Geoff McGimpsey pointed this out:
Five easy ways to get you coding
Aside from the usual “Programming is fun” speech that you will get from any geek, learning to code can help you to solve many day to day technical quickly and quite easily. It also earns you a fair amount of kudos among other computer users. That’s why I’ve put together a list of five great ways to learn to program without having to spend hours reading a book that is more than likely going to go out of date within a year or two. – from memeburn
Geoff runs a PR and public affairs agency, McGimpsey Communications, and is a top bloke.
There was also some brief discussion on Twitter about the difference between initiatives like “iPad into schools” and projects like Raspberry Pi – a £25 computer designed to teach kids about programming. They both represent a leap forward in technology capability for schools though it’s most definitely not an either-or situation.

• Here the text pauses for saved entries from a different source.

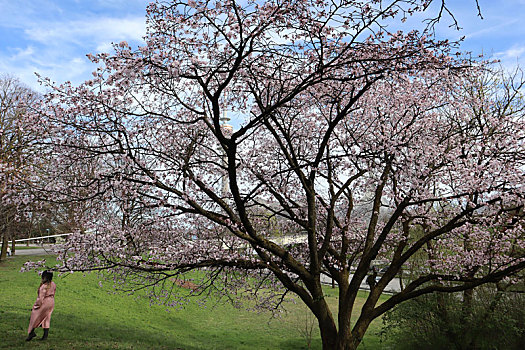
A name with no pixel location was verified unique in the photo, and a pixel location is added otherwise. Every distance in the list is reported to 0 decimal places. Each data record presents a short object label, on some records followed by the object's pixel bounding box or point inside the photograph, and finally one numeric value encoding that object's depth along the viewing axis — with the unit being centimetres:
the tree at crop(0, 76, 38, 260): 1570
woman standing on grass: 800
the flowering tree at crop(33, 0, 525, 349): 566
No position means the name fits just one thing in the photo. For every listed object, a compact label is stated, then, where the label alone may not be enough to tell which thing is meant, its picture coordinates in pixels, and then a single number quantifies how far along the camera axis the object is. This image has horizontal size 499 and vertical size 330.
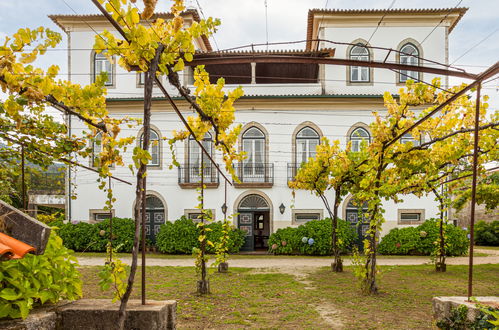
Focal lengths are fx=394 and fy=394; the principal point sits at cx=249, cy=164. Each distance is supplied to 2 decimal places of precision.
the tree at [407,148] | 6.82
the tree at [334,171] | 9.20
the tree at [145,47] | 2.67
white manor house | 16.59
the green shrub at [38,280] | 2.54
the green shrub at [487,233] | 20.11
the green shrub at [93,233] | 15.34
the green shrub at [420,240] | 14.98
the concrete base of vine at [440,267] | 10.86
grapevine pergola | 3.55
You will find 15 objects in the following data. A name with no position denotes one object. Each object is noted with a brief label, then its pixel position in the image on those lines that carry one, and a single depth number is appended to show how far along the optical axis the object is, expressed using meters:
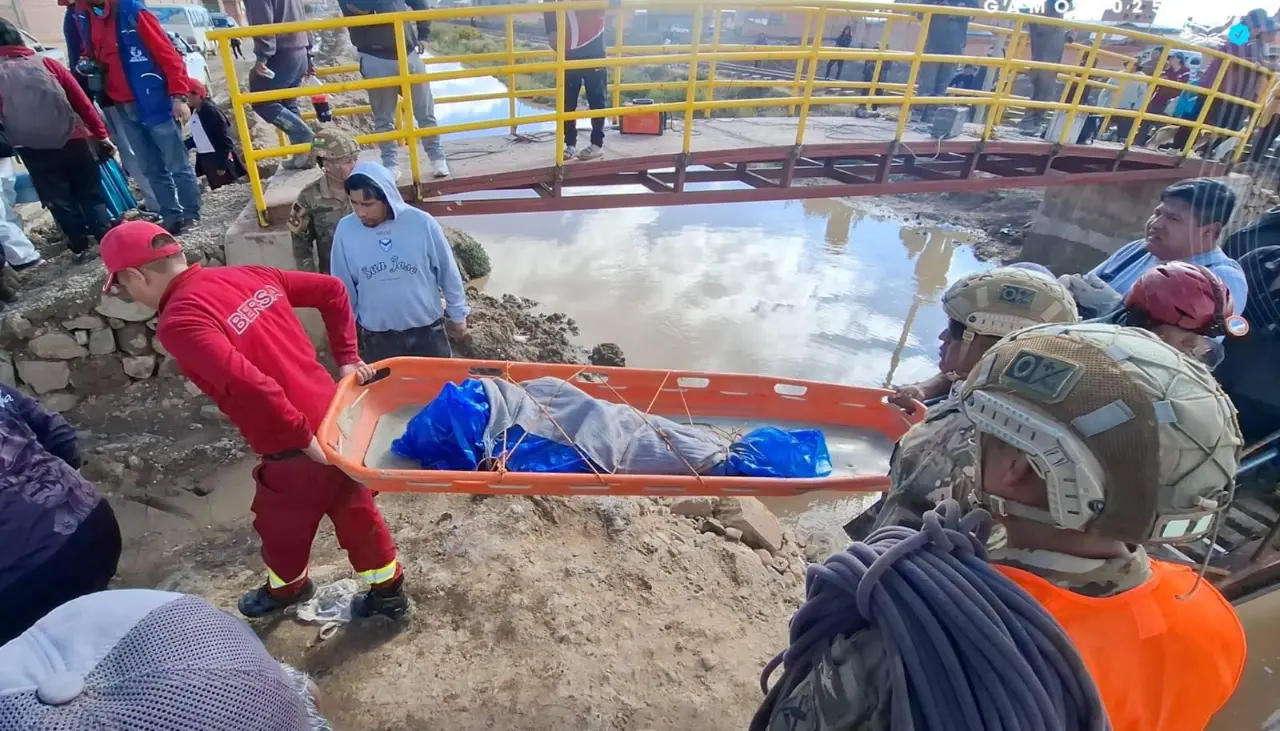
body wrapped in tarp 3.07
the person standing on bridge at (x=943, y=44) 7.56
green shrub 8.11
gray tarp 3.13
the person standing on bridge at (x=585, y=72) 5.69
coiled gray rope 0.90
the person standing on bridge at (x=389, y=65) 4.93
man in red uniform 2.16
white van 15.53
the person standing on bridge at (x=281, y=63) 5.12
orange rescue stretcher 2.71
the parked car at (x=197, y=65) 10.10
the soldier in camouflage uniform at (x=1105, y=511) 0.96
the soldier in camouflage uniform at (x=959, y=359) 1.65
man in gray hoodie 3.24
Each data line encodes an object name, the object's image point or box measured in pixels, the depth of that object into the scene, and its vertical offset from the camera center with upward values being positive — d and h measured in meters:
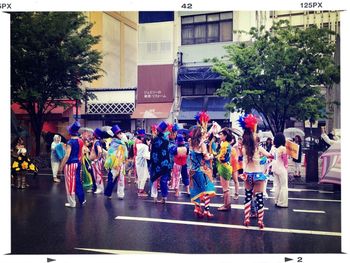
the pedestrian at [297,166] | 10.82 -1.01
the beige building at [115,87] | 16.59 +2.54
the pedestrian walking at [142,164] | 8.69 -0.77
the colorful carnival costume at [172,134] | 9.30 +0.01
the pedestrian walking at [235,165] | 7.82 -0.72
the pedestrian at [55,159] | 10.76 -0.78
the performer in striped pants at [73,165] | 6.98 -0.62
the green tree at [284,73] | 11.40 +2.10
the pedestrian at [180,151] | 6.53 -0.32
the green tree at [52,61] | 9.92 +2.65
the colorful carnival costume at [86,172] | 8.75 -0.97
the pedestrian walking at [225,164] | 6.86 -0.61
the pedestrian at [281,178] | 7.09 -0.90
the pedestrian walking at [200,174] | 6.11 -0.70
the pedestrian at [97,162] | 8.54 -0.74
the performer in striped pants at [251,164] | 5.58 -0.49
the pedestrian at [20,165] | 9.02 -0.81
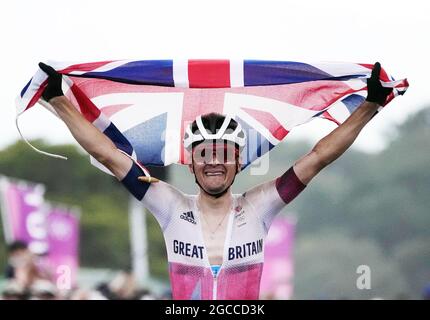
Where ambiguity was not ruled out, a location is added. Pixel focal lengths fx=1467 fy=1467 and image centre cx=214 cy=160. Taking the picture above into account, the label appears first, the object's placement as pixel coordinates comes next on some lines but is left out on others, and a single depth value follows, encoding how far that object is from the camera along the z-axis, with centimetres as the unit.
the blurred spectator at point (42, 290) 1664
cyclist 1076
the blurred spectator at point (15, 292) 1631
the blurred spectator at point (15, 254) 1969
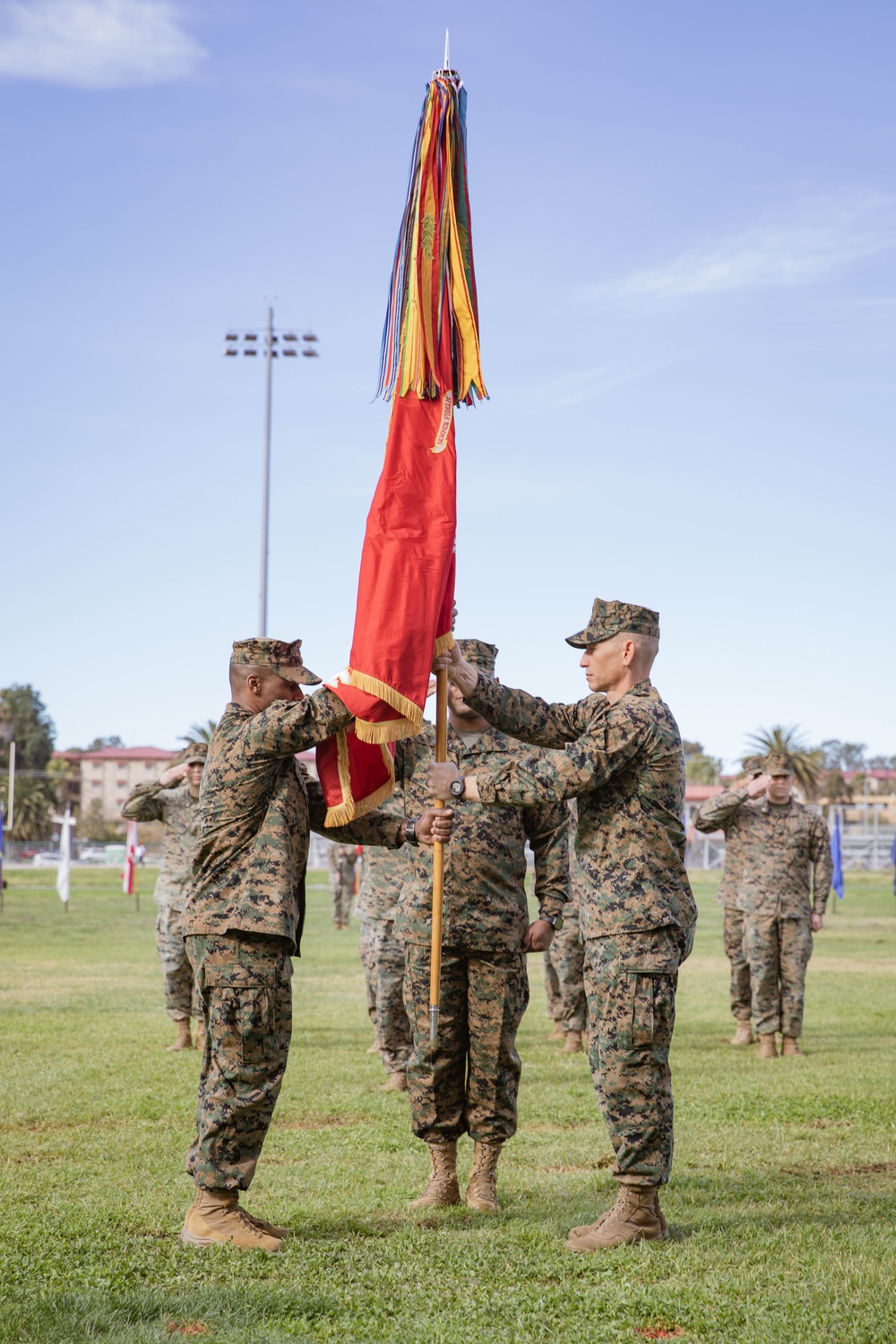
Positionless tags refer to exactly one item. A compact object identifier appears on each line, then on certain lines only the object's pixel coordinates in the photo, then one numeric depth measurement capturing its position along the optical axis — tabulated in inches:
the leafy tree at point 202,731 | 2308.8
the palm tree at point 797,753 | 2437.3
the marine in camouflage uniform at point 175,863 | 434.6
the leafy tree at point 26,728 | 3978.8
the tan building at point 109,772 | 5073.8
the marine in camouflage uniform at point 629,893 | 211.6
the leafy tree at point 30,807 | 3400.6
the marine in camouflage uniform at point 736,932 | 472.4
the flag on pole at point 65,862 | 1178.6
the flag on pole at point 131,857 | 1155.3
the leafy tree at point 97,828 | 3789.4
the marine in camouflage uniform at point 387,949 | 376.8
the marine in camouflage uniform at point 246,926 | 208.7
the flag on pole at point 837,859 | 1236.0
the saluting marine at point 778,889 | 446.9
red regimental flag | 228.5
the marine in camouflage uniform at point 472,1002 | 237.8
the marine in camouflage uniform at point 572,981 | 445.7
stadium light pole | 1346.0
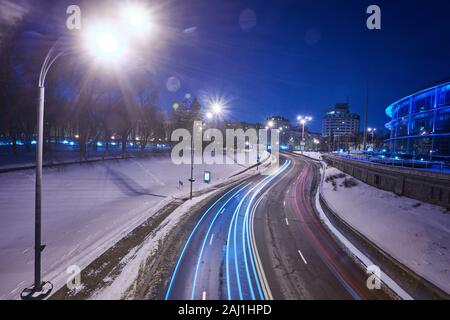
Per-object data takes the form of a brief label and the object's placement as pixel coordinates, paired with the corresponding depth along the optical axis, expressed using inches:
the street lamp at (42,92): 320.5
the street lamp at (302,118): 2134.8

- The iPad enhances communication, increases interactivity and collaboration. It partially replaces textbooks, can replace notepads, assures delivery of assignments and timetables, can even be the active element in a homework setting. Sounds fantastic – but the iPad is not a programmable environment. For whatever reason known best to themselves, they won’t let even sandboxed development environments on there. They’ve conceded to let some BASIC interpreters (like in the C64 emulator) but there’s no way to produce anything else or expert that content out.
- Raspberry Pi, in contrast, provides an inexpensive and, more importantly, permissive way for kids to get involved in programming computers. It’s a UK clone of Arduino – a basic ARM-based machine running a Linux shell. In my opinion they need to make it a little more accessible than this, but ultimately easily hackable. In other words – not the antithesis of the iPad but more of the iPad being a companion to the device. This project obviously aims to restart the home computing revolution that began in the 80s in the UK with the BBC Micro and the Spectrum.
This is a useful resource for Computer Programming for Everyone (cp4e).